Imatinib mesylate, showed encouraging activity in chronic myelogenous leukemia. However, there are few data regarding his efficacy and response monitoring in Sub-Saharan African patients. Our objective was to assess response to imatinib mesylate (Glivec) in Côte d'Ivoire patients with newly diagnosed Chronic Myeloid Leukemia (CML). From May 2005 to September 2009, we treated 42 patients (40 years; range 16-69) with Philadelphia chromosome (Ph+) positive in chronic phase CML with oral imatinib mesylate at daily doses of 400 mg. Overall survival (OS) and frequency of complete or major cytogenetic remission (CCR/MCR) were evaluated. At a median follow up of 32 (range 7.6-113) months, the CHR rate in our study group was 76%. A major CR was found in 19 patients (45%) with 17% and 29% complete and partial CR respectively. There were no significant differences in the incidence of major cytogenetic response by known prognostics factors. Median time to CHR was 8 months (range 0.4-25), and 16 months (range: 0.1-36) for CR. Projected 5-year OS rate was 72% (95%CI 42-88). We conclude that imatinib therapy sub-Saharan African CML patients is very promising and has favorably changed the prognosis for black African patients with CML.
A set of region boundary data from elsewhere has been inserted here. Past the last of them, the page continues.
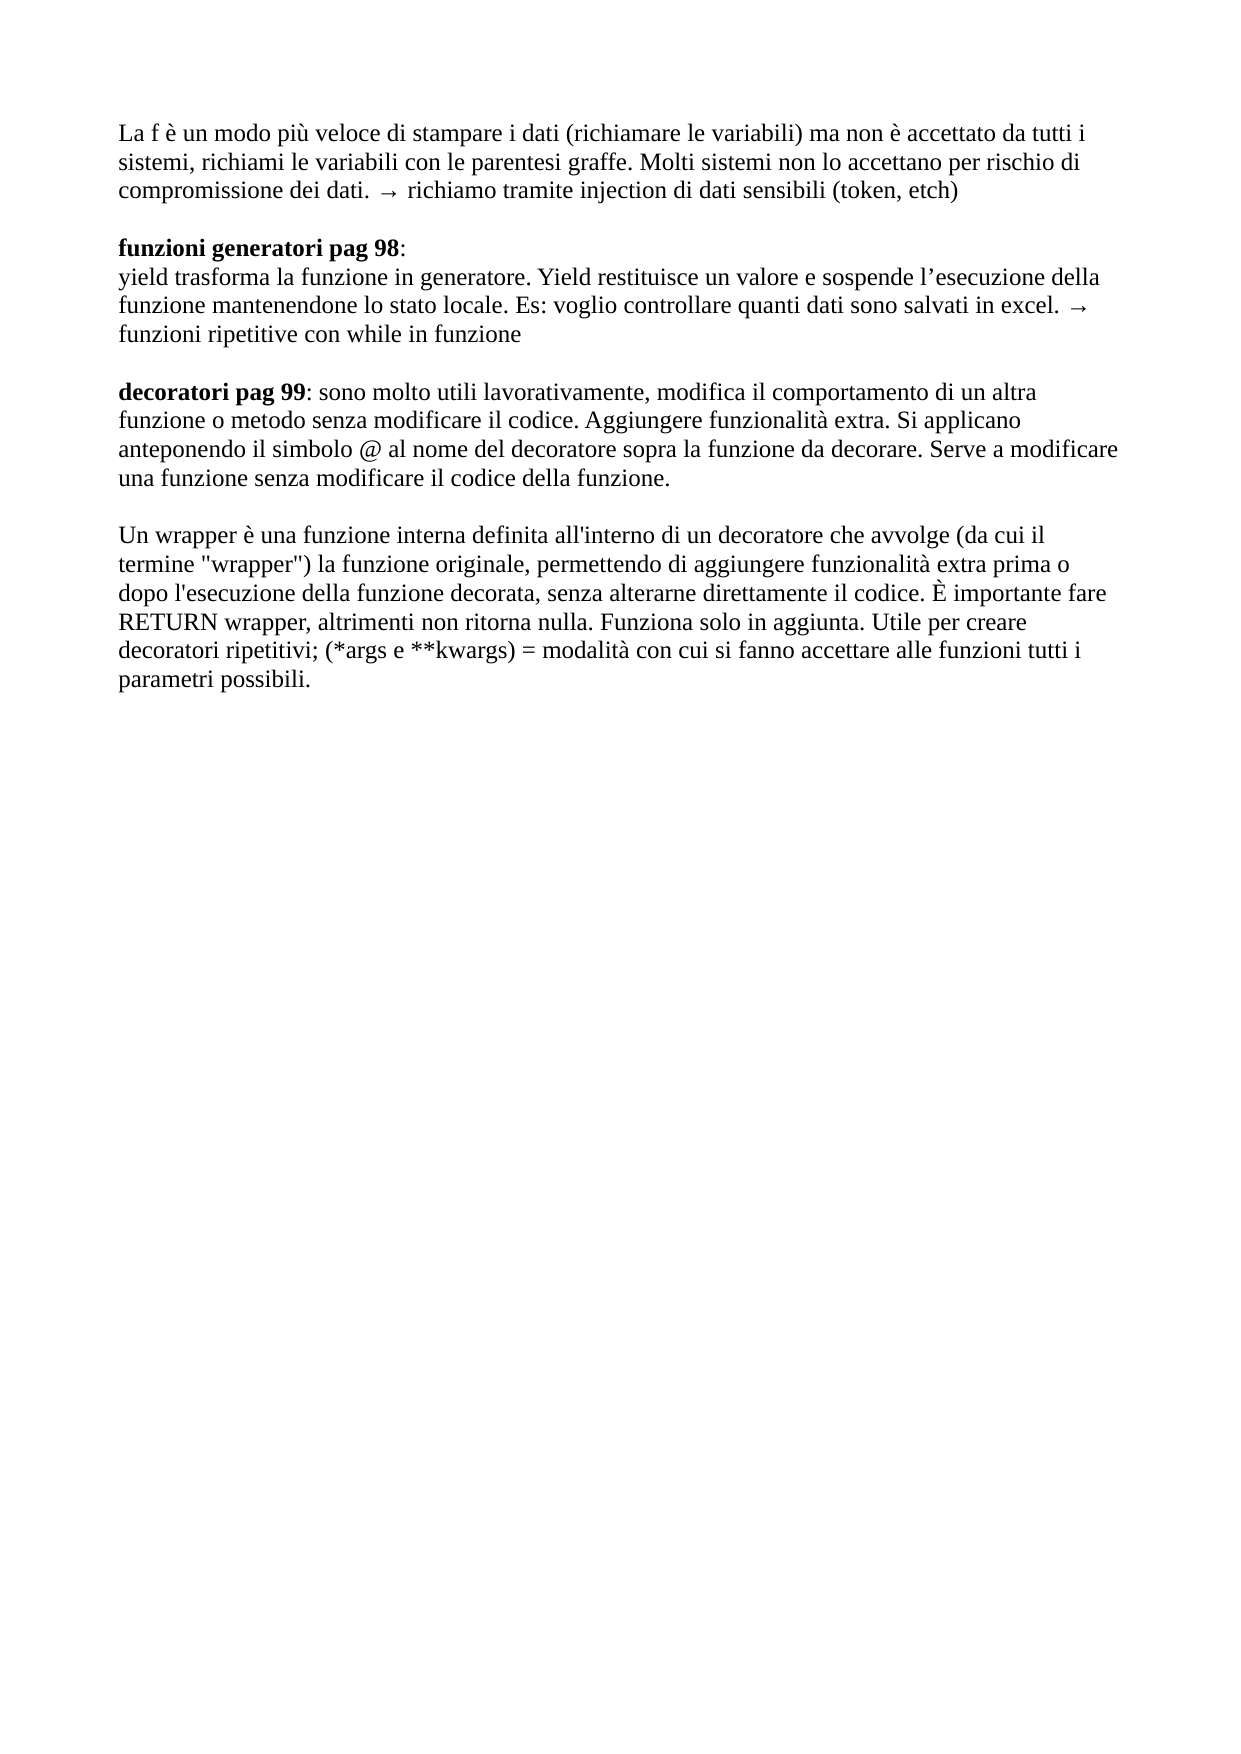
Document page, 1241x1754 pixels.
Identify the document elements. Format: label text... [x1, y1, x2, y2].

text decoratori pag 99: sono molto utili lavorativamente, modifica il comportamento di un altra funzione o metodo senza modificare il codice. Aggiungere funzionalità extra. Si applicano anteponendo il simbolo @ al nome del decoratore sopra la funzione da decorare. Serve a modificare una funzione senza modificare il codice della funzione. [118, 377, 1122, 492]
text Un wrapper è una funzione interna definita all'interno di un decoratore che avvolge (da cui il termine "wrapper") la funzione originale, permettendo di aggiungere funzionalità extra prima o dopo l'esecuzione della funzione decorata, senza alterarne direttamente il codice. È importante fare RETURN wrapper, altrimenti non ritorna nulla. Funziona solo in aggiunta. Utile per creare decoratori ripetitivi; (*args e **kwargs) = modalità con cui si fanno accettare alle funzioni tutti i parametri possibili. [118, 521, 1122, 693]
text yield trasforma la funzione in generatore. Yield restituisce un valore e sospende l’esecuzione della funzione mantenendone lo stato locale. Es: voglio controllare quanti dati sono salvati in excel. → funzioni ripetitive con while in funzione [118, 262, 1122, 348]
text funzioni generatori pag 98: [118, 233, 1122, 262]
text La f è un modo più veloce di stampare i dati (richiamare le variabili) ma non è accettato da tutti i sistemi, richiami le variabili con le parentesi graffe. Molti sistemi non lo accettano per rischio di compromissione dei dati. → richiamo tramite injection di dati sensibili (token, etch) [118, 118, 1122, 204]
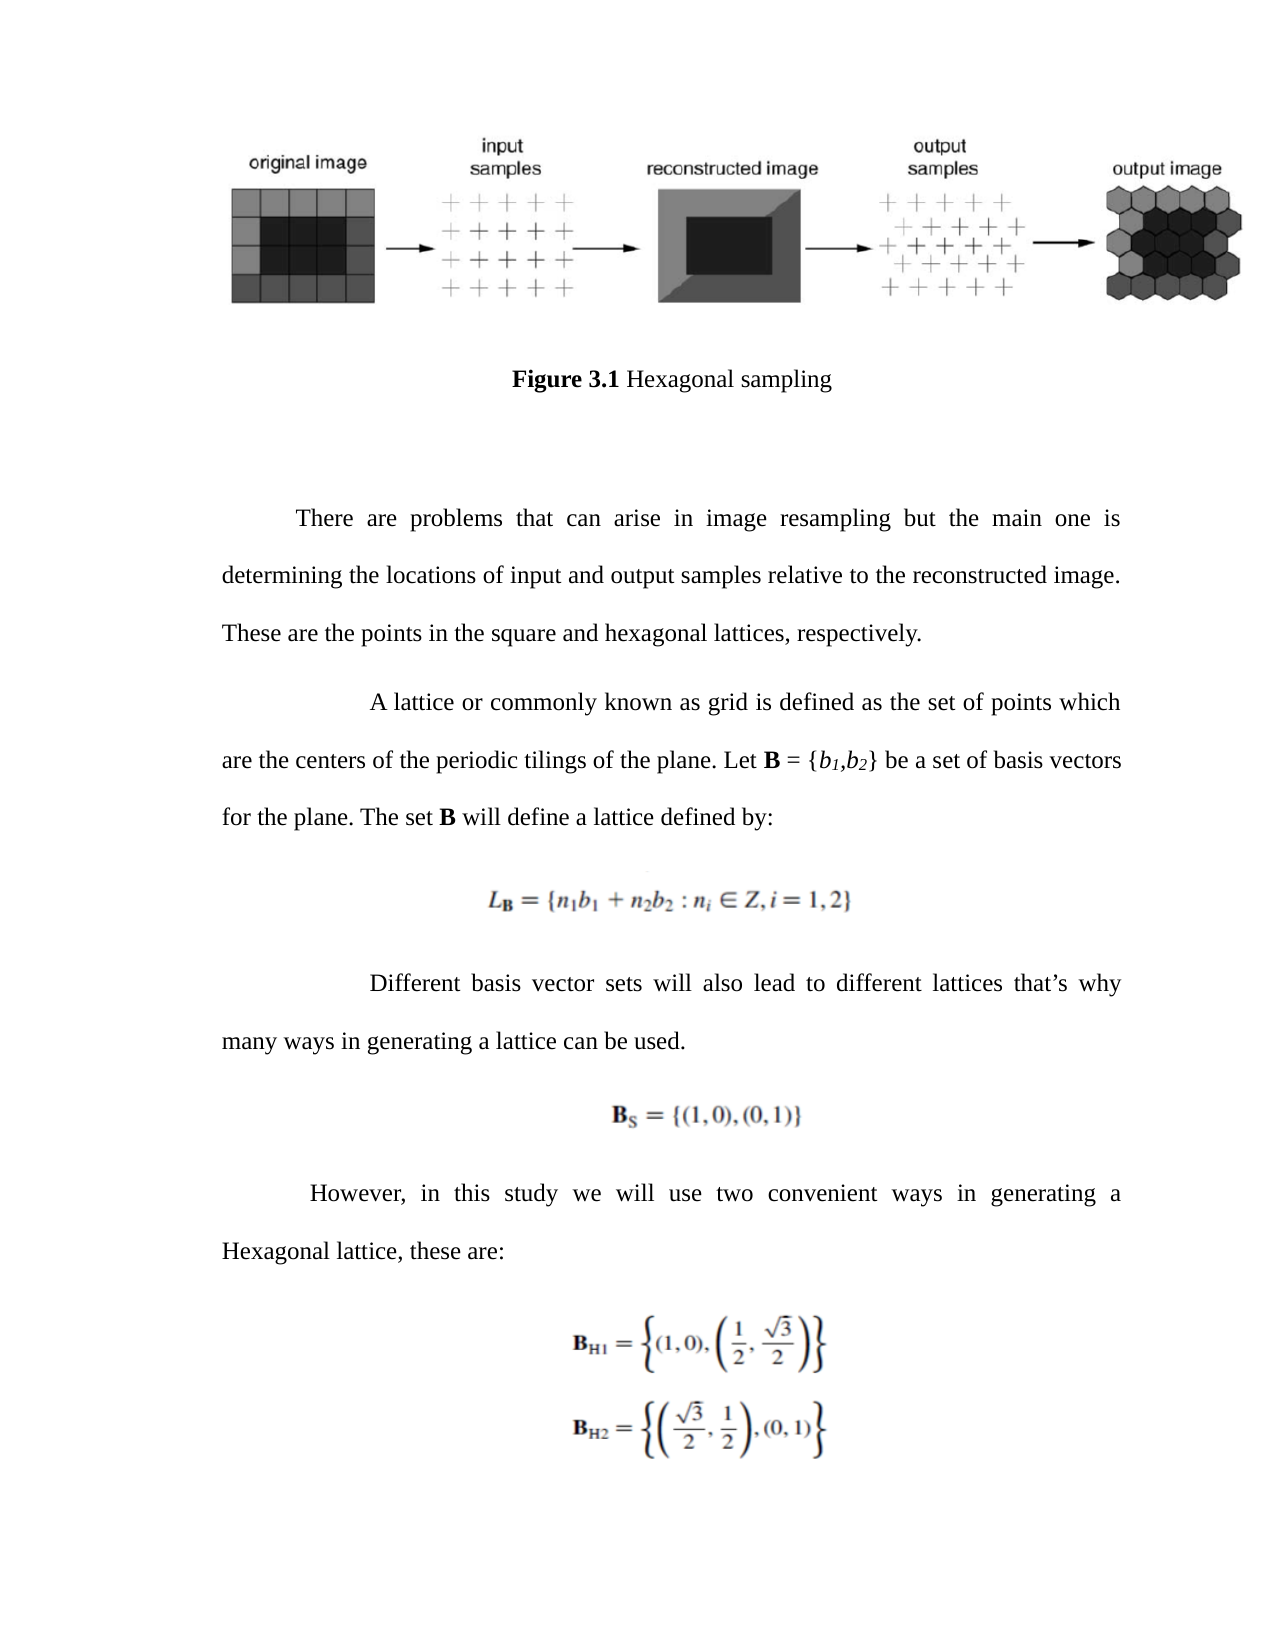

甲磺酸伊马替尼在慢性粒细胞白血病中显示出令人鼓舞的活性。然而,关于撒哈拉以南非洲患者中其疗效和反应监测的数据很少。我们的目的是评估科特迪瓦新诊断的慢性髓性白血病(CML)患者对甲磺酸伊马替尼(格列卫)的反应。从2005年5月至2009年9月,我们用每日剂量400毫克的口服甲磺酸伊马替尼治疗了42例慢性期CML且费城染色体(Ph +)阳性的患者(年龄40岁;范围16 - 69岁)。评估了总生存期(OS)以及完全或主要细胞遗传学缓解(CCR/MCR)的频率。在中位随访32个月(范围7.6 - 113个月)时,我们研究组的细胞遗传学缓解率(CHR)为76%。19例患者(45%)出现主要完全缓解,其中完全缓解和部分缓解分别为17%和29%。已知的预后因素在主要细胞遗传学反应发生率方面无显著差异。达到CHR的中位时间为8个月(范围0.4 - 25个月),达到完全缓解的中位时间为16个月(范围0.1 - 36个月)。预计5年总生存率为72%(95%置信区间42 - 88)。我们得出结论,甲磺酸伊马替尼治疗撒哈拉以南非洲CML患者前景非常乐观,并且有利地改变了非洲黑人CML患者的预后。